Uber has been operating in the capital Buenos Aires for more than two years despite court rulings ordering the company to stop and internet service providers to block its platform.
Uber has said that the lack of explicit regulation does not mean the service is banned, and that it obeys Argentine law, pays taxes and wants cities to pass ride-hailing regulations.
Mendoza’s government would likely issue regulations to put the law into effect in August, and Uber could begin operating in the province as soon as September, Mendoza newspaper Diario Uno reported.
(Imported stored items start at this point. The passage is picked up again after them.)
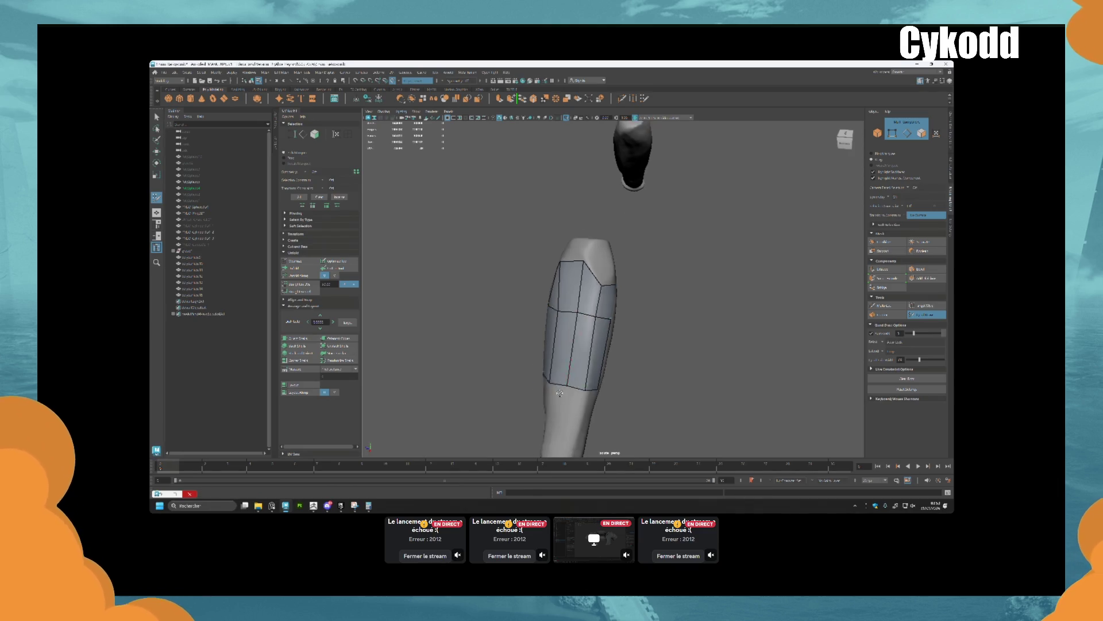
pyautogui.moveTo(583, 285); pyautogui.dragTo(582, 335)
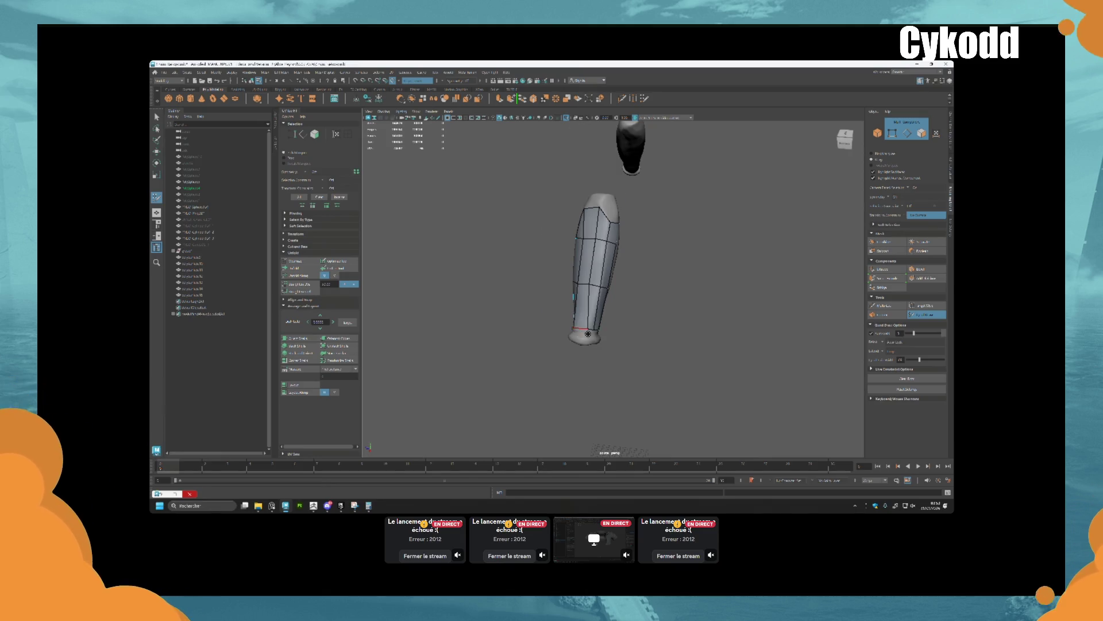
# Extend the quad rows down the sleeve and extrude the bottom border into a new ring
pyautogui.scroll(5, 587, 334)
pyautogui.scroll(-1, 582, 323)
pyautogui.click(579, 330)
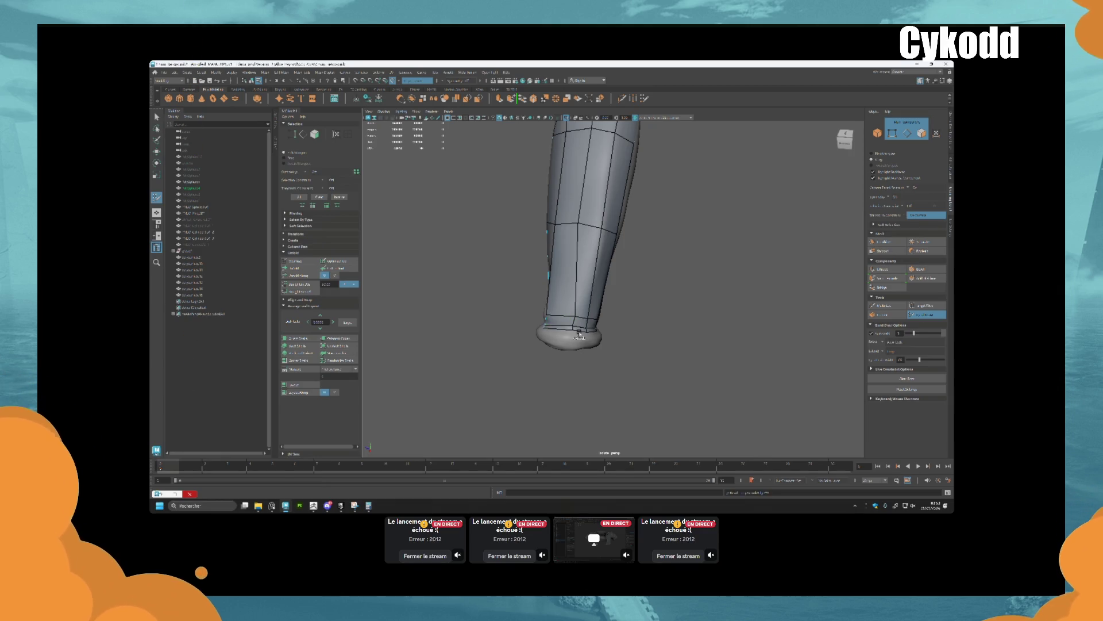
pyautogui.moveTo(578, 333)
pyautogui.keyDown('alt'); pyautogui.mouseDown()
pyautogui.moveTo(747, 298)
pyautogui.moveTo(724, 274)
pyautogui.mouseUp(); pyautogui.keyUp('alt')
“We are very excited about the government’s decision and the consensus reached by Mendoza’s lawmakers,” Uber’s general manager for the southern cone region of South America, Mariano Otero, said in a statement. “We are convinced we can contribute, and we expect to be in the province soon to do so.”
A Buenos Aires court in 2016 found Uber in violation of local transportation and labor standards.
While the company serves several cities in Brazil, Bolivia and Chile, it does not operate elsewhere in Argentina, according to its website.
The San Francisco-based company has clashed with governments in many cities and countries. Taxi services and labor groups have been frequent opponents of the Silicon Valley startup.